I should be getting a few prototypes of the old revision of the board in the mail in the next week or so, along with all the parts required to put it together. That’ll do for prototyping, but once I’ve verified that the pin spacing for everything is correct, I’m going to order the new-style boards, along with the one or two items required for the new boards but not the old ones, and get cracking on those.

Out of curiosity, what software are you using for circuit design?

I did a unit on chip design in my college days, and I recall the software being a very painful to use open-source academic utility. I assume there’s professional software out there that’s much better, but very expensive, but I wonder what, if anything, exists in the hobbyist space these days.

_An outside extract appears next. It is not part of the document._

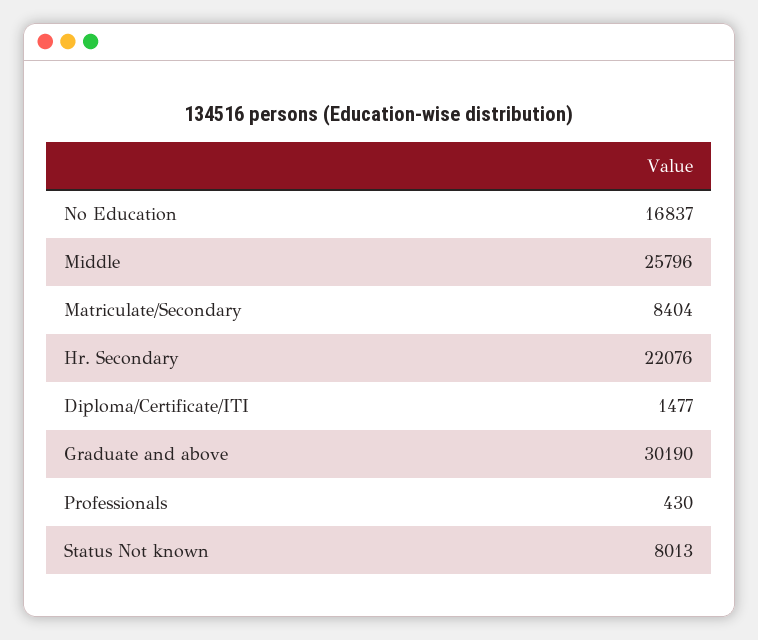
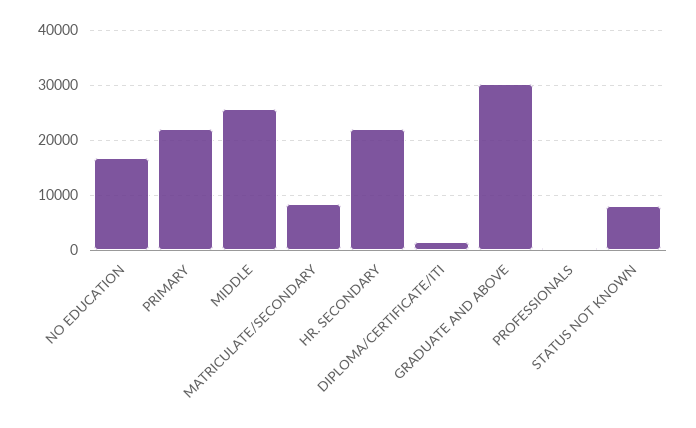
PRIMARY: none -> 22000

The professional tools are Eagle and Altium, both of which have (I believe) limited free versions. I’ve been using KiCad, the current free, open-source leader. I don’t have any experience with the others, but reddit’s perspective is that KiCad is on par with the pro tools nowadays, just a little different.

Thanks, those look pretty neat!

I have no intention of ever doing something like this…but it’s super cool.

The first revision PCBs arrived, which I had ordered just slightly before I decided to move to the new, large-scales design. Still, they’ll work for testing, and they also revealed some issues with my breakout board footprints.

Still, it’s super-cool. The fact that this only cost $14 and two weeks of waiting is pretty amazing.

Indeed. :) Great work.

Edit: You also have a great taste in writing instruments.

I buy them by the 30-pen case.

(Also, ‘amazon’? Yeesh. I don’t even have the excuse that I was voice typing.)

My hot air rework station arrived on Friday, so I figured I’d grab one of the obsolete PCBs and some components not used on the redesign and see how surface-mount hot air soldering works.


8.3x magnification through my nerd goggles

Pretty well! I think I need to use a little more solder paste, but the multimeter says the connections are good.

Not bad, but don’t forget the conformal coating :)

More to buy! My wife will be so thrilled.

Finally got all the parts in for the second-revision boards. All the bits and pieces fit, and the microcontroller works. The only problem is that I can’t get it to boot into reflash mode, so I can’t put my software on it. Other than that, it seems like I’m just about done.